#### [Stored data]
__________
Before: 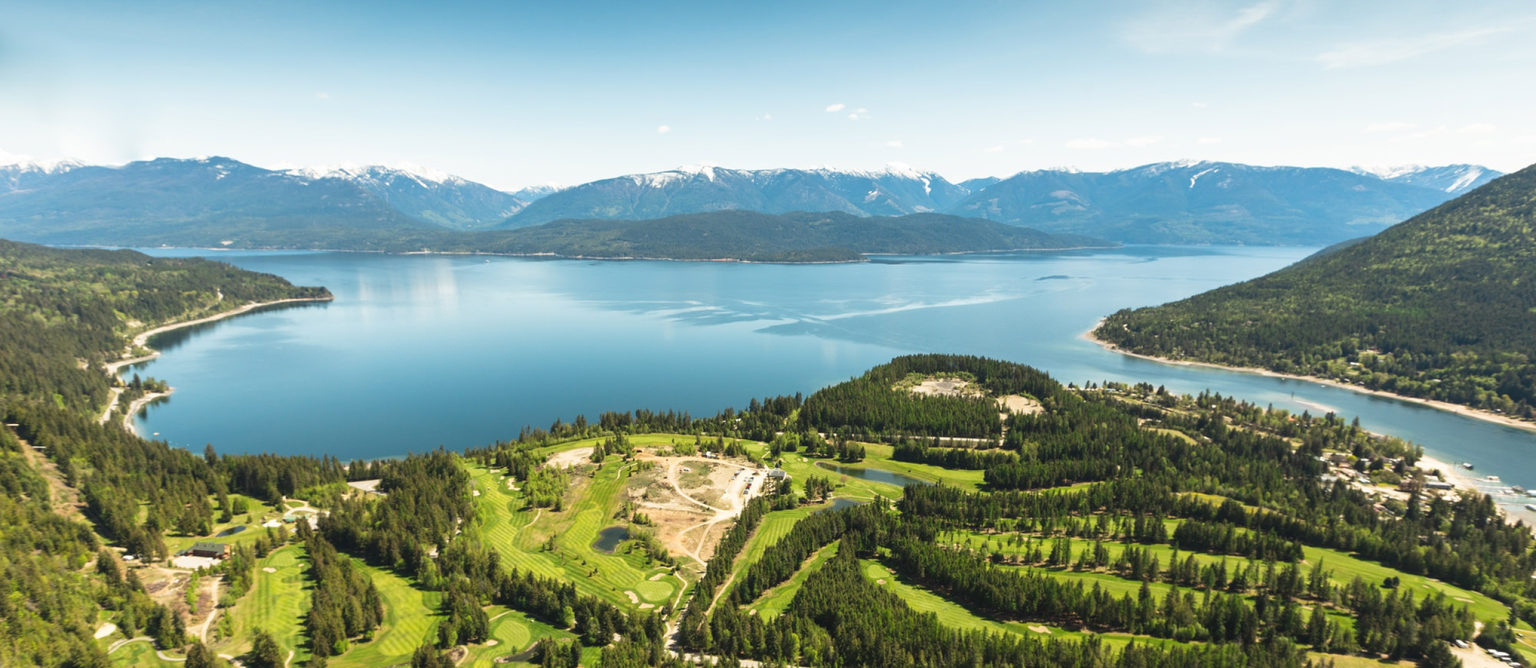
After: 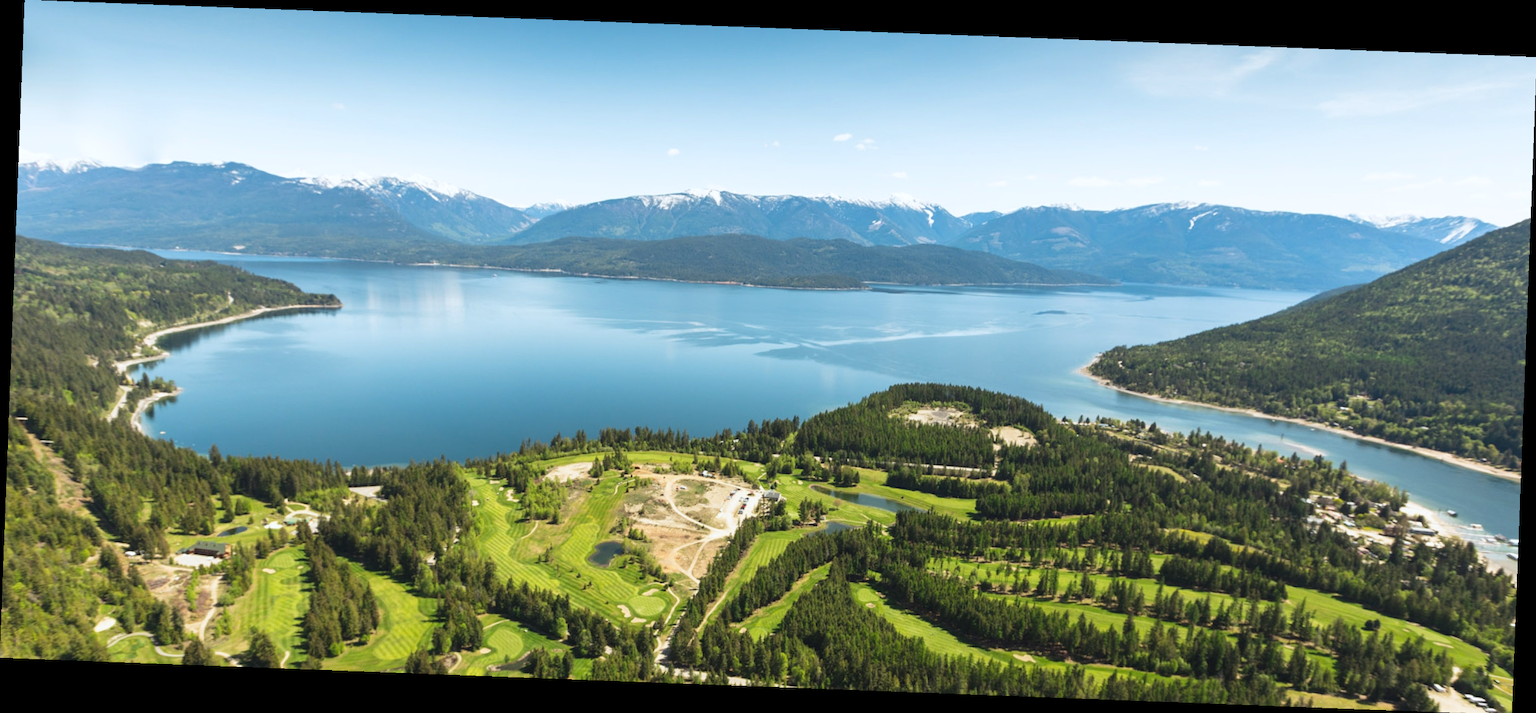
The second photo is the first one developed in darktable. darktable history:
rotate and perspective: rotation 2.17°, automatic cropping off
exposure: compensate highlight preservation false
white balance: red 0.974, blue 1.044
__________
#### [Stated exercise]
Which rows in the stored data contain the word "first"? Find each one and copy it in full, treating case as significant.

#### [The output]
The second photo is the first one developed in darktable. darktable history:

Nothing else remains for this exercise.